Larry Summers war Präsident der Harvard-Universität. Er arbeitete für Clinton und diente als US-Finanzminister. Er hatte zahlreiche eigenwillige (und gut bezahlte) Aufritte als Redner. Selbst Ray Dalio hängt mit ihm ab. Allerdings sollten Referenzen nicht die Sicht auf die Fakten verstellen. Und wie Rouchefoucauld schon vor Jahrhunderten feststellte: Die höchsten Ämter werden selten - wenn überhaupt - von den größten Geistern bekleidet.

Auch wenn die Meinungen darüber natürlich auseinandergehen, so fällt es schwer, Larry Summers nicht als einen der zentralen Architekten des Finanzdebakels von 2008 aufzulisten: "Was Larry Summers falsch gemacht hat". Die meisten Veteranen der zeitgenössischen Marktzyklen vor und nach 2008 räumen ein, dass die außerbörslich gehandelten Derivate (OTC derivatives) das Herz der Marktfinsternis von 2008 bildeten.

········

Tippen Sie den Text über Larry Summers von „Larry Summers war“ bis „von 2008 bildeten.“ einschließlich wortgetreu ab.

[Bilder mit Datendiagrammen]
········

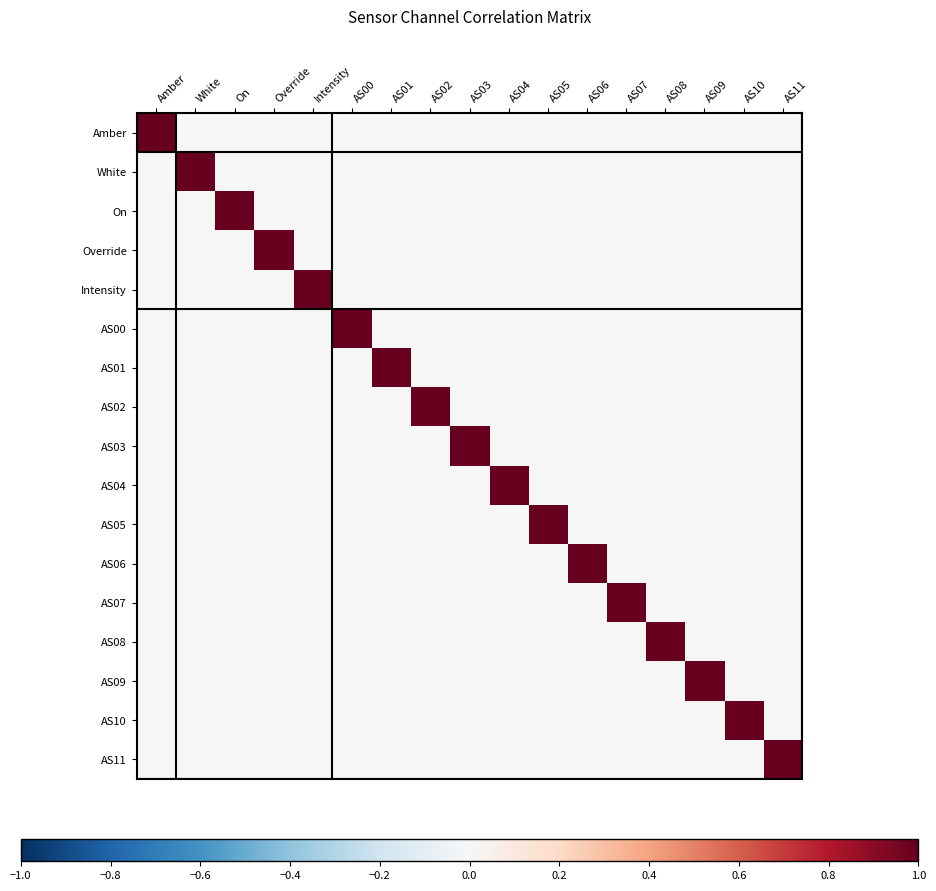

Reading right to left, what are all the values shown in this chart?

Amber: AS11=0.0	AS10=0.0	AS09=0.0	AS08=0.0	AS07=0.0	AS06=0.0	AS05=0.0	AS04=0.0	AS03=0.0	AS02=0.0	AS01=0.0	AS00=0.0	Intensity=0.0	Override=0.0	On=0.0	White=0.0	Amber=1.0
White: AS11=0.0	AS10=0.0	AS09=0.0	AS08=0.0	AS07=0.0	AS06=0.0	AS05=0.0	AS04=0.0	AS03=0.0	AS02=0.0	AS01=0.0	AS00=0.0	Intensity=0.0	Override=0.0	On=0.0	White=1.0	Amber=0.0
On: AS11=0.0	AS10=0.0	AS09=0.0	AS08=0.0	AS07=0.0	AS06=0.0	AS05=0.0	AS04=0.0	AS03=0.0	AS02=0.0	AS01=0.0	AS00=0.0	Intensity=0.0	Override=0.0	On=1.0	White=0.0	Amber=0.0
Override: AS11=0.0	AS10=0.0	AS09=0.0	AS08=0.0	AS07=0.0	AS06=0.0	AS05=0.0	AS04=0.0	AS03=0.0	AS02=0.0	AS01=0.0	AS00=0.0	Intensity=0.0	Override=1.0	On=0.0	White=0.0	Amber=0.0
Intensity: AS11=0.0	AS10=0.0	AS09=0.0	AS08=0.0	AS07=0.0	AS06=0.0	AS05=0.0	AS04=0.0	AS03=0.0	AS02=0.0	AS01=0.0	AS00=0.0	Intensity=1.0	Override=0.0	On=0.0	White=0.0	Amber=0.0
AS00: AS11=0.0	AS10=0.0	AS09=0.0	AS08=0.0	AS07=0.0	AS06=0.0	AS05=0.0	AS04=0.0	AS03=0.0	AS02=0.0	AS01=0.0	AS00=1.0	Intensity=0.0	Override=0.0	On=0.0	White=0.0	Amber=0.0
AS01: AS11=0.0	AS10=0.0	AS09=0.0	AS08=0.0	AS07=0.0	AS06=0.0	AS05=0.0	AS04=0.0	AS03=0.0	AS02=0.0	AS01=1.0	AS00=0.0	Intensity=0.0	Override=0.0	On=0.0	White=0.0	Amber=0.0
AS02: AS11=0.0	AS10=0.0	AS09=0.0	AS08=0.0	AS07=0.0	AS06=0.0	AS05=0.0	AS04=0.0	AS03=0.0	AS02=1.0	AS01=0.0	AS00=0.0	Intensity=0.0	Override=0.0	On=0.0	White=0.0	Amber=0.0
AS03: AS11=0.0	AS10=0.0	AS09=0.0	AS08=0.0	AS07=0.0	AS06=0.0	AS05=0.0	AS04=0.0	AS03=1.0	AS02=0.0	AS01=0.0	AS00=0.0	Intensity=0.0	Override=0.0	On=0.0	White=0.0	Amber=0.0
AS04: AS11=0.0	AS10=0.0	AS09=0.0	AS08=0.0	AS07=0.0	AS06=0.0	AS05=0.0	AS04=1.0	AS03=0.0	AS02=0.0	AS01=0.0	AS00=0.0	Intensity=0.0	Override=0.0	On=0.0	White=0.0	Amber=0.0
AS05: AS11=0.0	AS10=0.0	AS09=0.0	AS08=0.0	AS07=0.0	AS06=0.0	AS05=1.0	AS04=0.0	AS03=0.0	AS02=0.0	AS01=0.0	AS00=0.0	Intensity=0.0	Override=0.0	On=0.0	White=0.0	Amber=0.0
AS06: AS11=0.0	AS10=0.0	AS09=0.0	AS08=0.0	AS07=0.0	AS06=1.0	AS05=0.0	AS04=0.0	AS03=0.0	AS02=0.0	AS01=0.0	AS00=0.0	Intensity=0.0	Override=0.0	On=0.0	White=0.0	Amber=0.0
AS07: AS11=0.0	AS10=0.0	AS09=0.0	AS08=0.0	AS07=1.0	AS06=0.0	AS05=0.0	AS04=0.0	AS03=0.0	AS02=0.0	AS01=0.0	AS00=0.0	Intensity=0.0	Override=0.0	On=0.0	White=0.0	Amber=0.0
AS08: AS11=0.0	AS10=0.0	AS09=0.0	AS08=1.0	AS07=0.0	AS06=0.0	AS05=0.0	AS04=0.0	AS03=0.0	AS02=0.0	AS01=0.0	AS00=0.0	Intensity=0.0	Override=0.0	On=0.0	White=0.0	Amber=0.0
AS09: AS11=0.0	AS10=0.0	AS09=1.0	AS08=0.0	AS07=0.0	AS06=0.0	AS05=0.0	AS04=0.0	AS03=0.0	AS02=0.0	AS01=0.0	AS00=0.0	Intensity=0.0	Override=0.0	On=0.0	White=0.0	Amber=0.0
AS10: AS11=0.0	AS10=1.0	AS09=0.0	AS08=0.0	AS07=0.0	AS06=0.0	AS05=0.0	AS04=0.0	AS03=0.0	AS02=0.0	AS01=0.0	AS00=0.0	Intensity=0.0	Override=0.0	On=0.0	White=0.0	Amber=0.0
AS11: AS11=1.0	AS10=0.0	AS09=0.0	AS08=0.0	AS07=0.0	AS06=0.0	AS05=0.0	AS04=0.0	AS03=0.0	AS02=0.0	AS01=0.0	AS00=0.0	Intensity=0.0	Override=0.0	On=0.0	White=0.0	Amber=0.0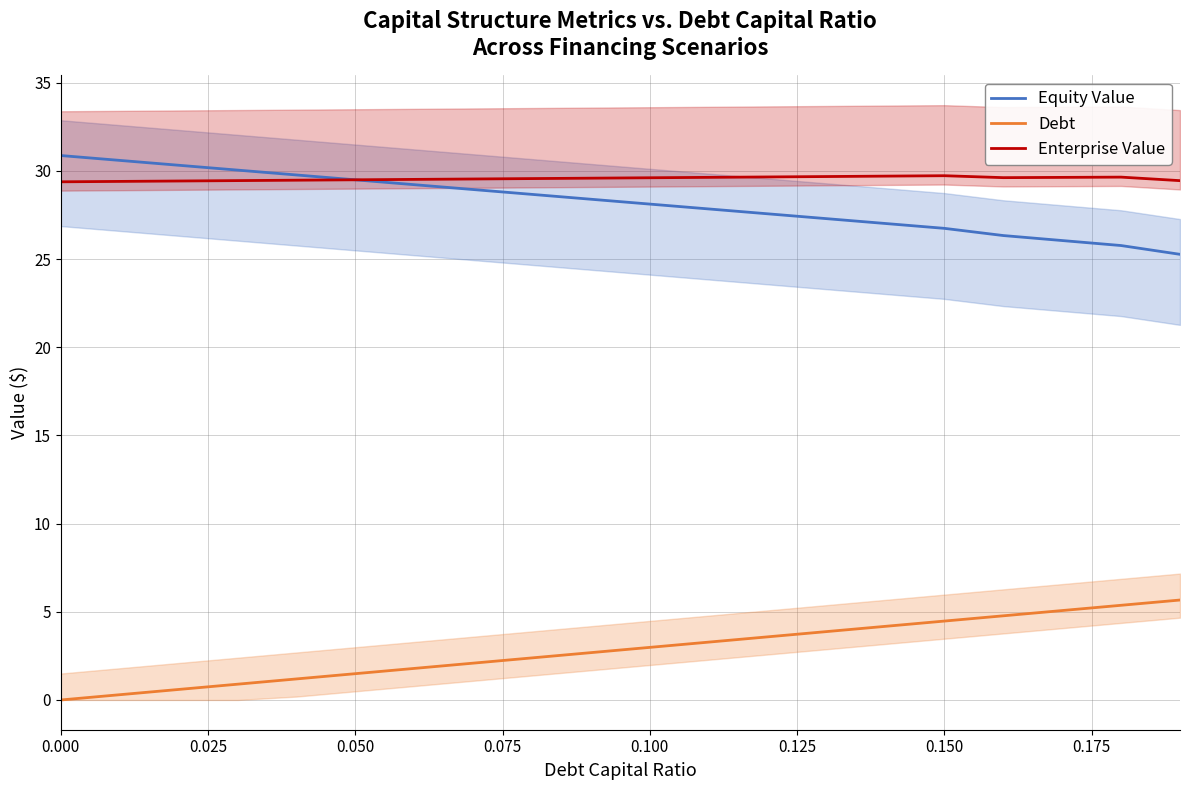

True or false: Enterprise Value and Debt intersect in this chart.

False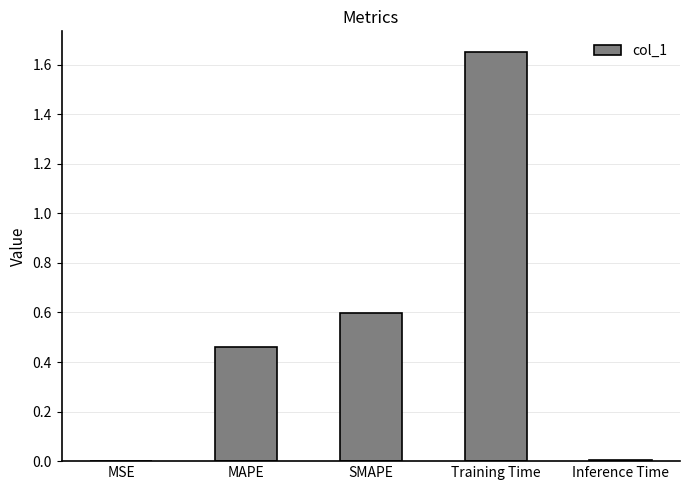

What is the change in value from MAPE to Training Time?

+1.2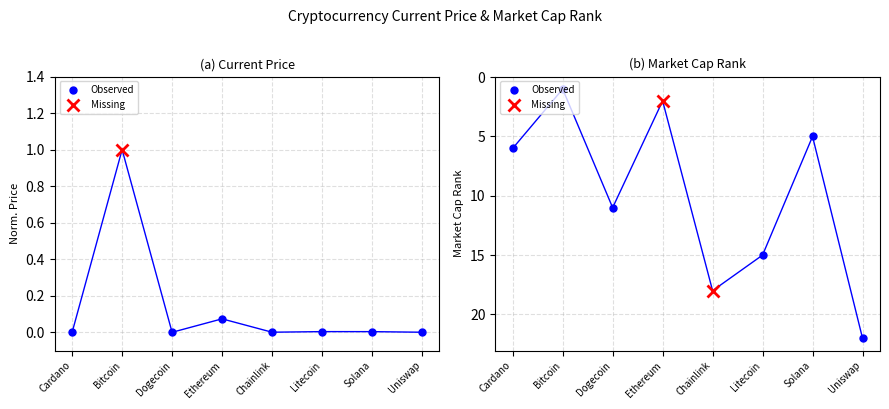

Rank the series at Litecoin from lowest to highest value.

current_price, market_cap_rank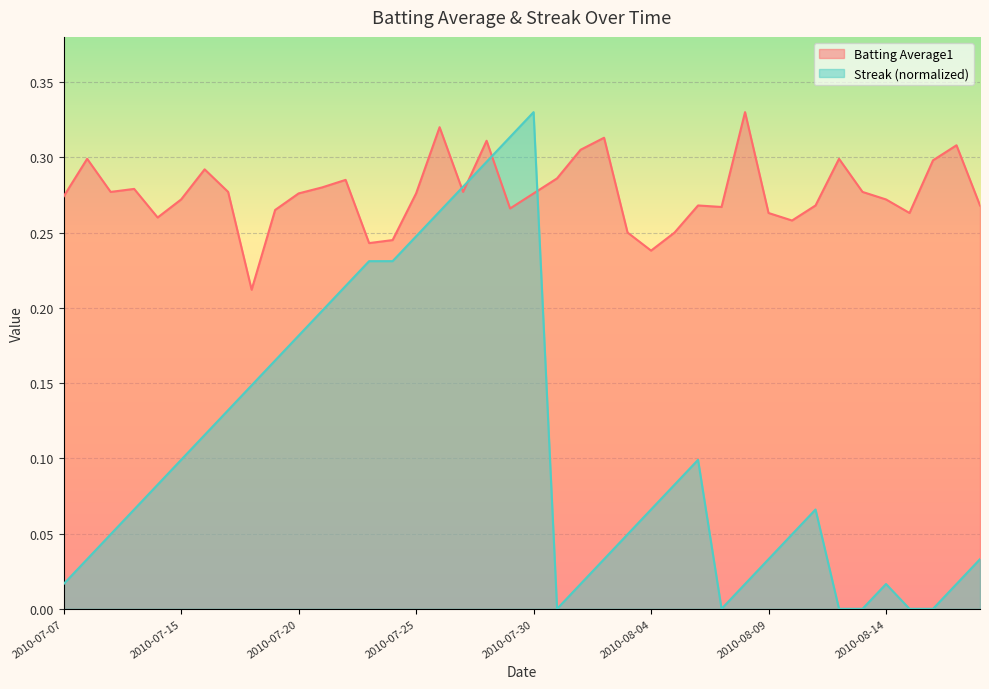

Which series has the largest total across all categories?

Batting Average1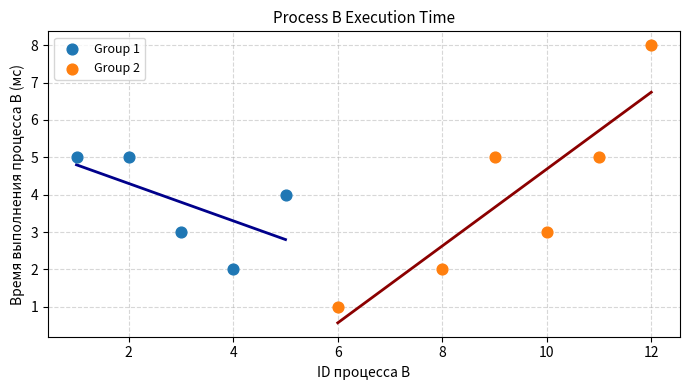

Which series reaches the minimum Y coordinate?

Group 2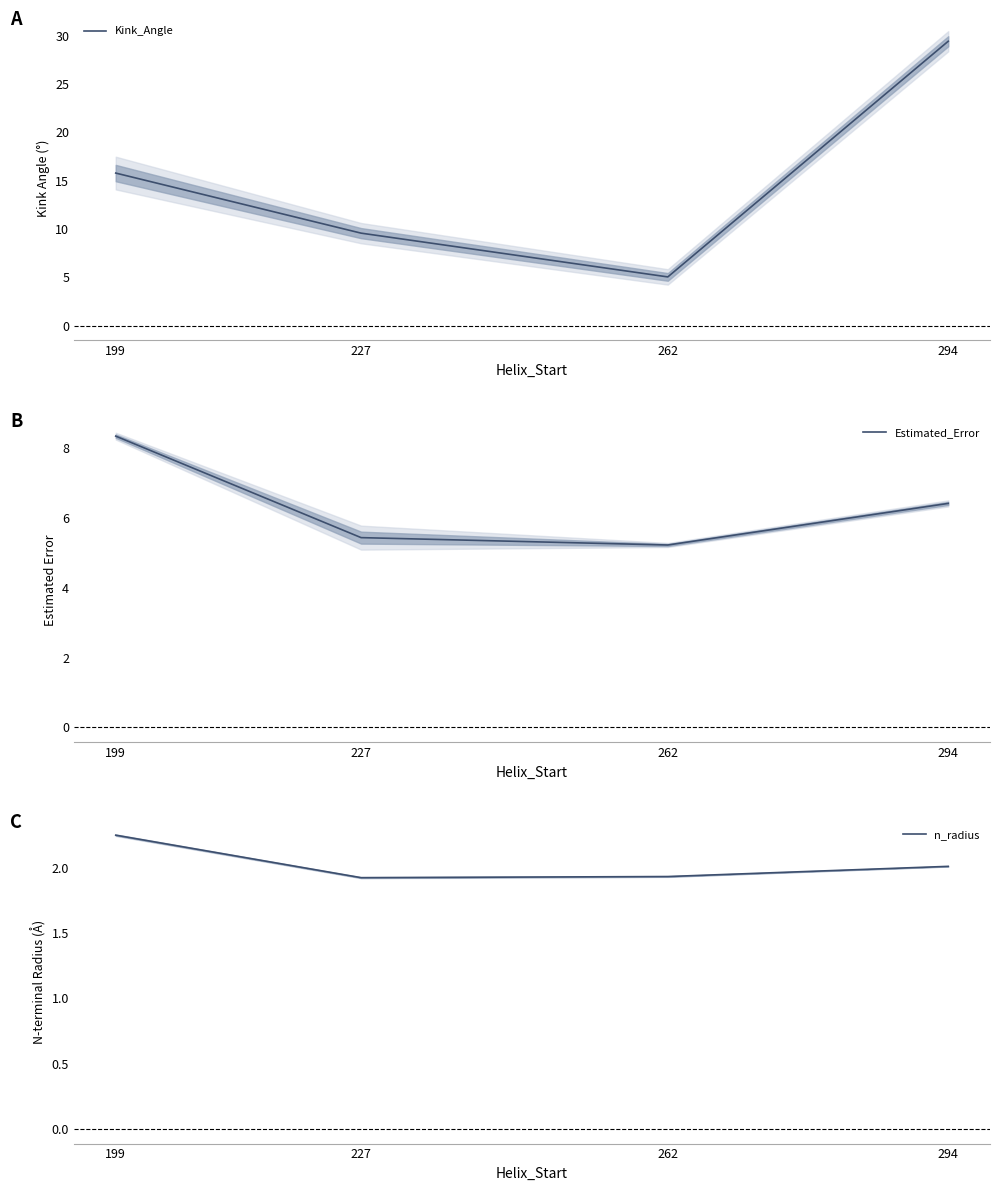

The Kink_Angle series shows 8.3 at 199. True or false?

False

········

[Ihre Antwort]:
Larry Summers war Präsident der Harvard-Universität. Er arbeitete für Clinton und diente als US-Finanzminister. Er hatte zahlreiche eigenwillige (und gut bezahlte) Aufritte als Redner. Selbst Ray Dalio hängt mit ihm ab. Allerdings sollten Referenzen nicht die Sicht auf die Fakten verstellen. Und wie Rouchefoucauld schon vor Jahrhunderten feststellte: Die höchsten Ämter werden selten - wenn überhaupt - von den größten Geistern bekleidet.

Auch wenn die Meinungen darüber natürlich auseinandergehen, so fällt es schwer, Larry Summers nicht als einen der zentralen Architekten des Finanzdebakels von 2008 aufzulisten: "Was Larry Summers falsch gemacht hat". Die meisten Veteranen der zeitgenössischen Marktzyklen vor und nach 2008 räumen ein, dass die außerbörslich gehandelten Derivate (OTC derivatives) das Herz der Marktfinsternis von 2008 bildeten.